Keeping Myself and My Friends Through Chronic Illness
By: Allison Rosecast
Sometimes she’s familiar. She wears the same old sweater and has the same awkward laugh. She still wears that musky rose perfume and carries a beat-up moleskine. Her heart still races for that song by Björk, the first tree bursting into bloom in spring, the smell of palo santo burning. If you don’t look closely, she might seem like the very same girl. But if you catch her in the right light, you might see the dark bags beneath her eyes. If you catch her undressing, you might see the surgical scars on her stomach. If you catch her in the right moment, you might see she’s not you anymore.
Chronic illness is alienating, even for the person experiencing it. I don’t always feel like I recognize who I am. In just a few years, I’ve changed very quickly due to my health journey. Every day I’m adapting to a life that is always marked by pain, unpredictability, darkness, determination, resilience, and light. One of the greatest struggles is that this journey is so internal and invisible, from the pain to the changes in who I am as a person. Some friends have stayed with me or even found me in the haze of illness. Others only see the dissipating outline of a past self.

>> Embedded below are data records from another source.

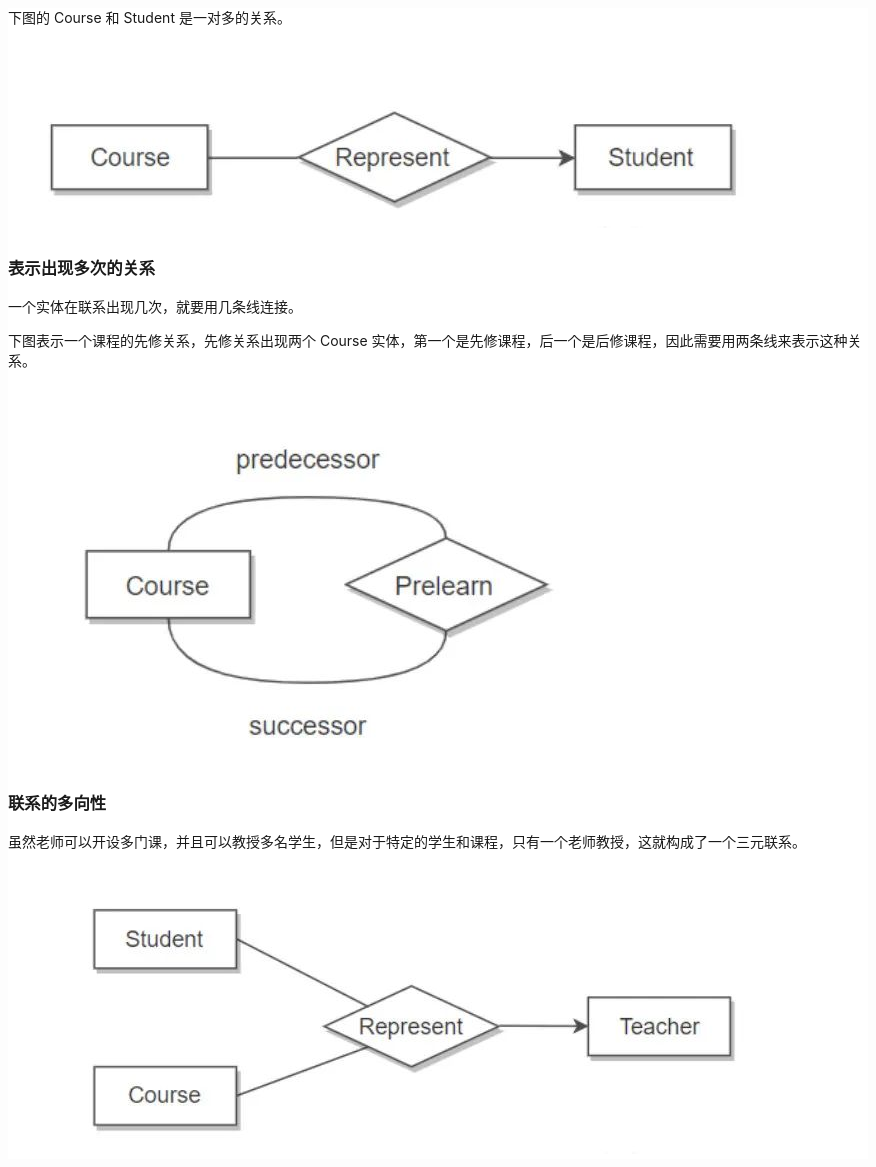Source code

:下图的 Course 和 Student 是一对多的关系。

![图片](/assets/img/db-k-17.jpeg)

### 表示出现多次的关系

一个实体在联系出现几次，就要用几条线连接。

下图表示一个课程的先修关系，先修关系出现两个 Course 实体，第一个是先修课程，后一个是后修课程，因此需要用两条线来表示这种关系。

![图片](/assets/img/db-k-18.jpeg)

### 联系的多向性

虽然老师可以开设多门课，并且可以教授多名学生，但是对于特定的学生和课程，只有一个老师教授，这就构成了一个三元联系。

![图片](/assets/img/db-k-19.jpeg)
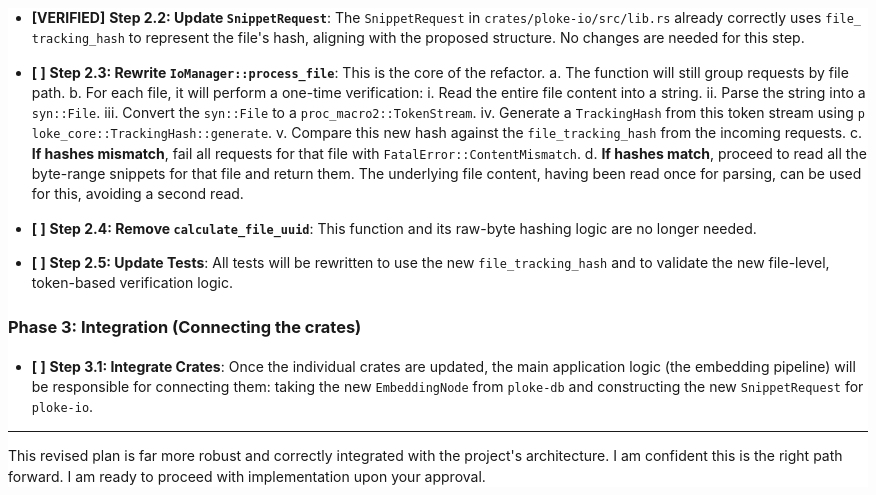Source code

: *   **[VERIFIED]** **Step 2.2: Update `SnippetRequest`**: The `SnippetRequest` in `crates/ploke-io/src/lib.rs` already correctly uses `file_tracking_hash` to represent the file's hash, aligning with the proposed structure. No changes are needed for this step.

*   **[ ]** **Step 2.3: Rewrite `IoManager::process_file`**: This is the core of the refactor.
    a.  The function will still group requests by file path.
    b.  For each file, it will perform a one-time verification:
        i.  Read the entire file content into a string.
        ii. Parse the string into a `syn::File`.
        iii. Convert the `syn::File` to a `proc_macro2::TokenStream`.
        iv. Generate a `TrackingHash` from this token stream using `ploke_core::TrackingHash::generate`.
        v.  Compare this new hash against the `file_tracking_hash` from the incoming requests.
    c.  **If hashes mismatch**, fail all requests for that file with `FatalError::ContentMismatch`.
    d.  **If hashes match**, proceed to read all the byte-range snippets for that file and return them. The underlying file content, having been read once for parsing, can be used for this, avoiding a second read.

*   **[ ]** **Step 2.4: Remove `calculate_file_uuid`**: This function and its raw-byte hashing logic are no longer needed.

*   **[ ]** **Step 2.5: Update Tests**: All tests will be rewritten to use the new `file_tracking_hash` and to validate the new file-level, token-based verification logic.

### Phase 3: Integration (Connecting the crates)

*   **[ ]** **Step 3.1: Integrate Crates**: Once the individual crates are updated, the main application logic (the embedding pipeline) will be responsible for connecting them: taking the new `EmbeddingNode` from `ploke-db` and constructing the new `SnippetRequest` for `ploke-io`.

---
This revised plan is far more robust and correctly integrated with the project's architecture. I am confident this is the right path forward. I am ready to proceed with implementation upon your approval.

The friends I hold closest do two really important things: they acknowledge my illness and they also see who I am beyond it. They ask how I’m doing in a way that allows a genuine answer, creating a dialogue without expectations or fear of judgment. They make an effort to learn about my illness and the way I personally experience it. They are understanding when I have to cancel plans. They know my health impacts how I move through the world. Pain and exhaustion don’t just make it hard to do things I love, they make it hard to remember what I love. When I can’t see through the haze of illness, my closest friends remind me of who I really am, outside of what I am experiencing currently. They keep perspective; when I reach out in the haze, they can remind me of my direction, my plans and passions. They remember why we’re friends in the first place, what we have in common, what we have always shared, and they keep sharing those things. They help me live and thrive despite chronic illness by seeing it and also by seeing past it.

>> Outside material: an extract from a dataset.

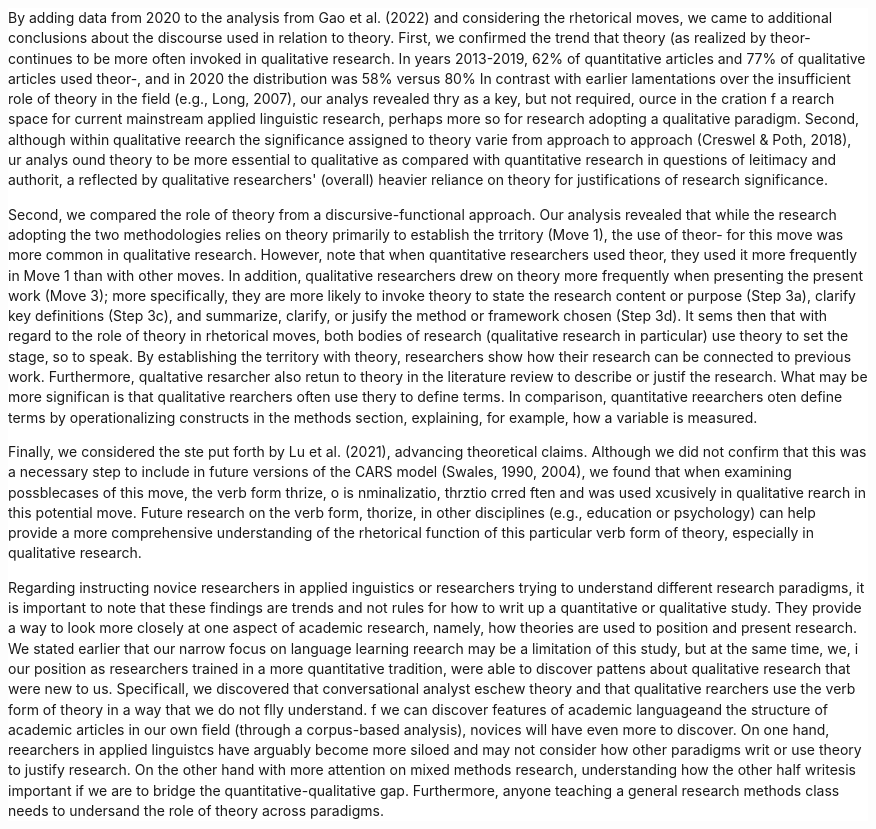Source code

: By adding data from 2020 to the analysis from Gao et al. (2022) and considering the rhetorical moves, we came to additional conclusions about the discourse used in relation to theory. First, we confirmed the trend that theory (as realized by theor- continues to be more often invoked in qualitative research. In years 2013-2019, $6 2 \%$ of quantitative articles and $7 7 \%$ of qualitative articles used theor-, and in 2020 the distribution was $5 8 \%$ versus $8 0 \%$ In contrast with earlier lamentations over the insufficient role of theory in the field (e.g., Long, 2007), our analys revealed thry as a key, but not required, ource in the cration f a rearch space for current mainstream applied linguistic research, perhaps more so for research adopting a qualitative paradigm. Second, although within qualitative reearch the significance assigned to theory varie from approach to approach (Creswel & Poth, 2018), ur analys ound theory to be more essential to qualitative as compared with quantitative research in questions of leitimacy and authorit, a reflected by qualitative researchers' (overall) heavier reliance on theory for justifications of research significance.

Second, we compared the role of theory from a discursive-functional approach. Our analysis revealed that while the research adopting the two methodologies relies on theory primarily to establish the trritory (Move 1), the use of theor- for this move was more common in qualitative research. However, note that when quantitative researchers used theor, they used it more frequently in Move 1 than with other moves. In addition, qualitative researchers drew on theory more frequently when presenting the present work (Move 3); more specifically, they are more likely to invoke theory to state the research content or purpose (Step 3a), clarify key definitions (Step 3c), and summarize, clarify, or jusify the method or framework chosen (Step 3d). It sems then that with regard to the role of theory in rhetorical moves, both bodies of research (qualitative research in particular) use theory to set the stage, so to speak. By establishing the territory with theory, researchers show how their research can be connected to previous work. Furthermore, qualtative resarcher also retun to theory in the literature review to describe or justif the research. What may be more significan is that qualitative rearchers often use thery to define terms. In comparison, quantitative reearchers oten define terms by operationalizing constructs in the methods section, explaining, for example, how a variable is measured.

Finally, we considered the ste put forth by Lu et al. (2021), advancing theoretical claims. Although we did not confirm that this was a necessary step to include in future versions of the CARS model (Swales, 1990, 2004), we found that when examining possblecases of this move, the verb form thrize, o is nminalizatio, thrztio crred ften and was used xcusively in qualitative rearch in this potential move. Future research on the verb form, thorize, in other disciplines (e.g., education or psychology) can help provide a more comprehensive understanding of the rhetorical function of this particular verb form of theory, especially in qualitative research.

Regarding instructing novice researchers in applied inguistics or researchers trying to understand different research paradigms, it is important to note that these findings are trends and not rules for how to writ up a quantitative or qualitative study. They provide a way to look more closely at one aspect of academic research, namely, how theories are used to position and present research. We stated earlier that our narrow focus on language learning reearch may be a limitation of this study, but at the same time, we, i our position as researchers trained in a more quantitative tradition, were able to discover pattens about qualitative research that were new to us. Specificall, we discovered that conversational analyst eschew theory and that qualitative rearchers use the verb form of theory in a way that we do not flly understand. f we can discover features of academic languageand the structure of academic articles in our own field (through a corpus-based analysis), novices will have even more to discover. On one hand, reearchers in applied linguistcs have arguably become more siloed and may not consider how other paradigms writ or use theory to justify research. On the other hand with more attention on mixed methods research, understanding how the other half writesis important if we are to bridge the quantitative-qualitative gap. Furthermore, anyone teaching a general research methods class needs to undersand the role of theory across paradigms.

I burn palo santo and open my moleskine, pencil poised. I leaf through the pages and reflect on the girl who started filling them out a few years ago. I am less than her and more than her all at once. Chronic illness has taken many things from me, but it has also given me so much. Pain has given me determination, unpredictability has given me resilience, darkness has given me a deeper appreciation for light. My illness is an invisible journey marked by profound changes. The friends who have taken that journey with me have changed and helped me change for the better. Whether the haze lifts or not, I know what I need to keep sight of now.